PROBLEM DESCRIPTION: In this exercise, write out the data word for word and leave every image out.
#####
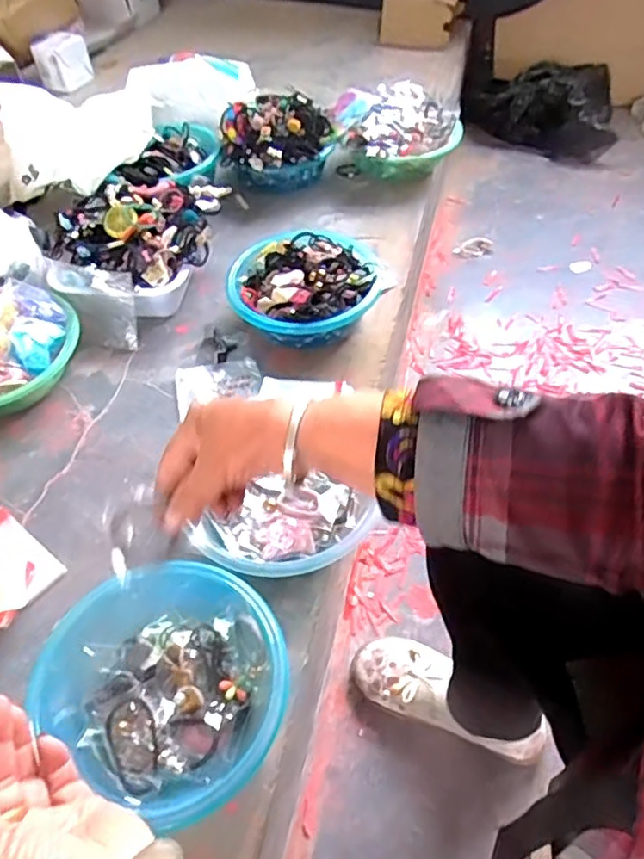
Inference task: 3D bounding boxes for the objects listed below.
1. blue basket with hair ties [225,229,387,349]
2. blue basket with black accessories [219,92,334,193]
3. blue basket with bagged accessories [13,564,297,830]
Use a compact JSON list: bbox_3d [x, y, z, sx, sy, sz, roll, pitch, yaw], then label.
[{"bbox_3d":[-0.023,-0.208,0.908,0.226,0.086,0.217,-2,52,1],"label":"blue basket with hair ties"},{"bbox_3d":[-0.088,-0.537,1.122,0.178,0.126,0.152,20,55,17],"label":"blue basket with black accessories"},{"bbox_3d":[-0.146,0.233,0.566,0.224,0.064,0.193,19,55,17],"label":"blue basket with bagged accessories"}]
#####
THE COMPLETED TASK:
Inference task: 3D bounding boxes for the objects listed below.
1. blue basket with hair ties [225,229,387,349]
2. blue basket with black accessories [219,92,334,193]
3. blue basket with bagged accessories [13,564,297,830]
Use a compact JSON list: bbox_3d [x, y, z, sx, sy, sz, roll, pitch, yaw], then label.
[{"bbox_3d":[-0.023,-0.208,0.908,0.226,0.086,0.217,-2,52,1],"label":"blue basket with hair ties"},{"bbox_3d":[-0.088,-0.537,1.122,0.178,0.126,0.152,20,55,17],"label":"blue basket with black accessories"},{"bbox_3d":[-0.146,0.233,0.566,0.224,0.064,0.193,19,55,17],"label":"blue basket with bagged accessories"}]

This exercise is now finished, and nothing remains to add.